**GOAL OF THE EXERCISE**.
Copy each line below in which the word "Opolskiej" occurs.

**RECORD EXCERPTS**.
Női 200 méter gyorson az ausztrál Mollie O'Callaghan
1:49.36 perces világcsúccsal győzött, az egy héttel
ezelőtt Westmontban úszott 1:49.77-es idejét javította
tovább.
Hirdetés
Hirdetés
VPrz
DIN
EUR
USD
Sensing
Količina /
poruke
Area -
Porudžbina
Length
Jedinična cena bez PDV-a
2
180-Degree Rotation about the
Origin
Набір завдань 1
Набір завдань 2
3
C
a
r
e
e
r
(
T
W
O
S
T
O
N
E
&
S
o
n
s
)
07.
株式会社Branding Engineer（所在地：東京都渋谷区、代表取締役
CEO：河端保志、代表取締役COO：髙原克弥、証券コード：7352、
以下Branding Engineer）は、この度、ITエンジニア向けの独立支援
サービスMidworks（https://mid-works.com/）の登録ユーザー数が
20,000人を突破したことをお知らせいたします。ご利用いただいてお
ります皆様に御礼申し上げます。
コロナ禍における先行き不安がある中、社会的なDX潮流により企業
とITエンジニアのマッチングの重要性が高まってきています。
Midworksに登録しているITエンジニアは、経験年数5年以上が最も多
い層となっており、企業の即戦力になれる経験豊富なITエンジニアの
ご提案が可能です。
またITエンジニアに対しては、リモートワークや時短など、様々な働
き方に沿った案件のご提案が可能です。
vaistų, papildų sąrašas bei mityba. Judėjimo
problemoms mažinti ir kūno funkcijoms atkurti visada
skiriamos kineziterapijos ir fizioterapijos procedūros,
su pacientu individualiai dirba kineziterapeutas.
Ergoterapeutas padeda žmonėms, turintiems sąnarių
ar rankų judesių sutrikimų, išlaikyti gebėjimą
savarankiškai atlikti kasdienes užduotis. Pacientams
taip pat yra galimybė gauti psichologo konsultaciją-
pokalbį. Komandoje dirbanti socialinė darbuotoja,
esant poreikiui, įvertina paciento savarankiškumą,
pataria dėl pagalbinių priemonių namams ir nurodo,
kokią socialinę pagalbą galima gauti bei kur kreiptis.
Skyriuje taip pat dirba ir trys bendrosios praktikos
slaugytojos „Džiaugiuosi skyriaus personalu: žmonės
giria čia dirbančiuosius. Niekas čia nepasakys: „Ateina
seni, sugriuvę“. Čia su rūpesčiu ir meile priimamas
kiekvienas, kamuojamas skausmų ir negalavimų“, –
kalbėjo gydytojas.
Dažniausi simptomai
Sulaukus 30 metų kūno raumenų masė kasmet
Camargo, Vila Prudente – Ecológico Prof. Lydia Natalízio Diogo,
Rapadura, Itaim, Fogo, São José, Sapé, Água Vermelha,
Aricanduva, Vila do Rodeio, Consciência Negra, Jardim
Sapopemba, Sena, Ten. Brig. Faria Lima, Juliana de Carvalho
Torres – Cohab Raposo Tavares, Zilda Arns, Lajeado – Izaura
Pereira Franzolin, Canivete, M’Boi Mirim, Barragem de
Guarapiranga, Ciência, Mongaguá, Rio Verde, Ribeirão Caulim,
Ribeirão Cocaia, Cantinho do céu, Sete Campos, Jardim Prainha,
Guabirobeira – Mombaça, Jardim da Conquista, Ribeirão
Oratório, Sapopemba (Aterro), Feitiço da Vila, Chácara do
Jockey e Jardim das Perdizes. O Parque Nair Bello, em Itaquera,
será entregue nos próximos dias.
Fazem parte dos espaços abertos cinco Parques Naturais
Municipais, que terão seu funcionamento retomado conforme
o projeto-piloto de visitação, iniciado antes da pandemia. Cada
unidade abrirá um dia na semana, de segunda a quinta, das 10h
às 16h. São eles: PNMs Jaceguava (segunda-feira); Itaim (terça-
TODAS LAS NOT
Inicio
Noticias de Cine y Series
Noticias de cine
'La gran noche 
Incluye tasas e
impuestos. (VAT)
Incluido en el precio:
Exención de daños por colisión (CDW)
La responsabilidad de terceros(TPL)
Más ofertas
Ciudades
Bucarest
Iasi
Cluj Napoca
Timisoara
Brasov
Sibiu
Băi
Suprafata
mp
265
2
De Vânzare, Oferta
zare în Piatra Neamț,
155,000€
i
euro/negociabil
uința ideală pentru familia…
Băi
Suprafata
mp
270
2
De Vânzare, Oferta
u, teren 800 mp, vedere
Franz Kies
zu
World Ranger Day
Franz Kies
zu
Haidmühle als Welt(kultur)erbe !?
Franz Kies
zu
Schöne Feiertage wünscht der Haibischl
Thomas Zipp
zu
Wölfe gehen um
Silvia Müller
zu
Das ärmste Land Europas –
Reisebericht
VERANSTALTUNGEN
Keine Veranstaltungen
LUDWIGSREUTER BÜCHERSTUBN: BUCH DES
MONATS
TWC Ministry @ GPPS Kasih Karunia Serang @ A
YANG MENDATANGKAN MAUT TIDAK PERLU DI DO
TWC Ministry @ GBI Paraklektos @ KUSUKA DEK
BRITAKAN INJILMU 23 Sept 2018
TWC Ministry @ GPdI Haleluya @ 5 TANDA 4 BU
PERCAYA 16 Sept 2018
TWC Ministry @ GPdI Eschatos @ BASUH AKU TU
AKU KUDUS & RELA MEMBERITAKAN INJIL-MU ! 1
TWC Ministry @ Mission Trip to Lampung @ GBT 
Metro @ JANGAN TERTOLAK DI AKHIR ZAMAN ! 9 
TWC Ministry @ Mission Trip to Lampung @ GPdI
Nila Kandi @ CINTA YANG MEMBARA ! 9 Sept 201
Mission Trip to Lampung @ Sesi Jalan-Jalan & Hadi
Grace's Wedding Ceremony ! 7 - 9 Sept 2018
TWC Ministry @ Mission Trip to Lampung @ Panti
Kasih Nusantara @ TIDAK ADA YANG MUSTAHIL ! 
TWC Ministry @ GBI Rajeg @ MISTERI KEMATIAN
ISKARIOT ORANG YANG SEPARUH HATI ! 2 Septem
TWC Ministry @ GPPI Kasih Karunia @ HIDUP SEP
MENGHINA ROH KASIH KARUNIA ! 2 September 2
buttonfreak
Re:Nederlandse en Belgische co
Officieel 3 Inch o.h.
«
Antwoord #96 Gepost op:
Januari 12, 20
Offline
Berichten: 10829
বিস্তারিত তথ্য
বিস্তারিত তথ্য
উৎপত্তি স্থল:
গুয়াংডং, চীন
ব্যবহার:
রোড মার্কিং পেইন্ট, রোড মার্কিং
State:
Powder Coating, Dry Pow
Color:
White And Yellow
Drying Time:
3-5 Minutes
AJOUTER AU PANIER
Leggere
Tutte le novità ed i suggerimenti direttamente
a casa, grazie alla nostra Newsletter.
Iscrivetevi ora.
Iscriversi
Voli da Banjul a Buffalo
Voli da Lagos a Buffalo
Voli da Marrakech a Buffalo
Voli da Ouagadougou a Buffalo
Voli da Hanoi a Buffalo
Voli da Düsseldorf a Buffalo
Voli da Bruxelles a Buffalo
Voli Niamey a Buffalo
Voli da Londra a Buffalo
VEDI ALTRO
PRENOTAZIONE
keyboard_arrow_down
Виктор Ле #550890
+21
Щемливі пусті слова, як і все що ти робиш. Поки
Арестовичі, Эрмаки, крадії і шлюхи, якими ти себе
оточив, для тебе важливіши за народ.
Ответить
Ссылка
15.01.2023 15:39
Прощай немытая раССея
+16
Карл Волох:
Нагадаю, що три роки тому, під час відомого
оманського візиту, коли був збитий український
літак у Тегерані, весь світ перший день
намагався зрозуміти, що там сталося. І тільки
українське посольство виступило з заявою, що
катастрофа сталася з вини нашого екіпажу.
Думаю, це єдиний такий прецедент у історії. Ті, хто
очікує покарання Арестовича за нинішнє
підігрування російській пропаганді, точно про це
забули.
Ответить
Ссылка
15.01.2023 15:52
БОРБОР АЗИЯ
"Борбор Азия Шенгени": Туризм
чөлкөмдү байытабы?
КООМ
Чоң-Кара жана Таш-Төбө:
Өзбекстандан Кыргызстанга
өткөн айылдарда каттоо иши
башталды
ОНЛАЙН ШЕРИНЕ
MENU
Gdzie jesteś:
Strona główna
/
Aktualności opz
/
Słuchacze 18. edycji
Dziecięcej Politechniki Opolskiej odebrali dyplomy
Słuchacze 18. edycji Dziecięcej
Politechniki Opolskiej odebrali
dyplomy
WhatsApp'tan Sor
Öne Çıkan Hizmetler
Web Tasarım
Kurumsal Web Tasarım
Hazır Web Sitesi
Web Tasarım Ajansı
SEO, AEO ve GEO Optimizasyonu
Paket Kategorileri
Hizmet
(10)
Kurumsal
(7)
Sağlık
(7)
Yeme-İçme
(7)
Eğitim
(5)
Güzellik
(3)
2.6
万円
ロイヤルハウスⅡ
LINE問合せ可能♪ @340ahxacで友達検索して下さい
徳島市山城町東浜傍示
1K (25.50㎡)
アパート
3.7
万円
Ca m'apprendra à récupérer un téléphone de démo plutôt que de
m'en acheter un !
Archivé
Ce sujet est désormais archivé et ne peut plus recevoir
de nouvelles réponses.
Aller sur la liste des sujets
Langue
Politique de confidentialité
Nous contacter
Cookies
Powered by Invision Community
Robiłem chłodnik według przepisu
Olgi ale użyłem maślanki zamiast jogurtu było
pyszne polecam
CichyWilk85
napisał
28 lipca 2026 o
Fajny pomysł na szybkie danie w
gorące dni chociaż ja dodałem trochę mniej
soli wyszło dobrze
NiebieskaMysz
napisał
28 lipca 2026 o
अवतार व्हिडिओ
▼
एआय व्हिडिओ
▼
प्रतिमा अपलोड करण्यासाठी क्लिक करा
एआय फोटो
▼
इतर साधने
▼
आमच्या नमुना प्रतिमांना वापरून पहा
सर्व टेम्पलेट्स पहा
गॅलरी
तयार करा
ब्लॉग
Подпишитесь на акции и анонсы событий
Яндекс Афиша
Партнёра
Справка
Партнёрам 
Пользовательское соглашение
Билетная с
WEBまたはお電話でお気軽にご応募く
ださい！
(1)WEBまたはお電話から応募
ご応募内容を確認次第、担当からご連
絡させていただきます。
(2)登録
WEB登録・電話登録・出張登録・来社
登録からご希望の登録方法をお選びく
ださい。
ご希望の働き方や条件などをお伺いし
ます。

**THE COMPLETED TASK**.
Dziecięcej Politechniki Opolskiej odebrali dyplomy
Politechniki Opolskiej odebrali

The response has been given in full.